- [Items listed in a dataset]
>>>

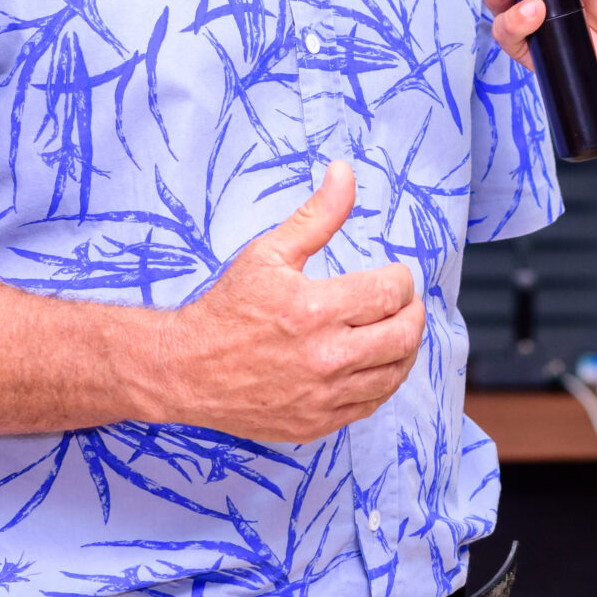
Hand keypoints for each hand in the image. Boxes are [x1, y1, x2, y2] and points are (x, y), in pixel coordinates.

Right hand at [150, 162, 425, 444]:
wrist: (184, 370)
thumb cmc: (226, 308)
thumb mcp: (268, 253)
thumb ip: (316, 215)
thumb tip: (345, 173)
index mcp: (314, 310)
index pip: (390, 293)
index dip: (402, 280)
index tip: (394, 275)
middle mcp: (323, 358)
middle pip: (403, 336)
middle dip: (412, 312)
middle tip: (404, 302)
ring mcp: (322, 397)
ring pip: (394, 374)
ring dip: (404, 348)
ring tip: (394, 329)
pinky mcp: (316, 424)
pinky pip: (371, 404)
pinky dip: (383, 381)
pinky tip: (375, 363)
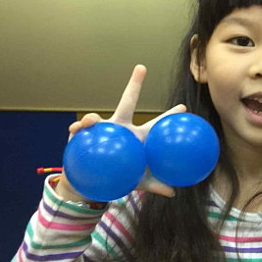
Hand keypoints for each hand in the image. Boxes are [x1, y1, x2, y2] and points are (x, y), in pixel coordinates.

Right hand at [65, 65, 186, 197]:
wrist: (93, 183)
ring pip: (99, 116)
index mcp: (137, 136)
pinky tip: (76, 130)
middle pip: (128, 102)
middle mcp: (120, 127)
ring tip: (91, 121)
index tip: (184, 106)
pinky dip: (78, 129)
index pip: (155, 124)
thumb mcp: (138, 182)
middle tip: (141, 68)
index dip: (169, 116)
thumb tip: (173, 193)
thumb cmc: (119, 178)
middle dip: (134, 85)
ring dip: (94, 117)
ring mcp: (101, 129)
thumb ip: (155, 186)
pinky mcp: (83, 136)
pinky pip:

<<<

- [Exercise aim]
Your answer must be the exact lines from the start of the data through the line with "index dip: (402, 280)", inclusive, and nothing else; pictures do not belong in it.

- [Task output]
Hand keypoints for each hand in the image. Boxes are [x1, y1, x2, y2] and points are (x, y), in pixel coordinates.

Right hand at [150, 162, 425, 444]:
wrist: (184, 370)
thumb cmc: (226, 308)
thumb mcp: (268, 253)
thumb ip: (316, 215)
thumb tip: (345, 173)
index mcp: (314, 310)
index pip: (390, 293)
index dip: (402, 280)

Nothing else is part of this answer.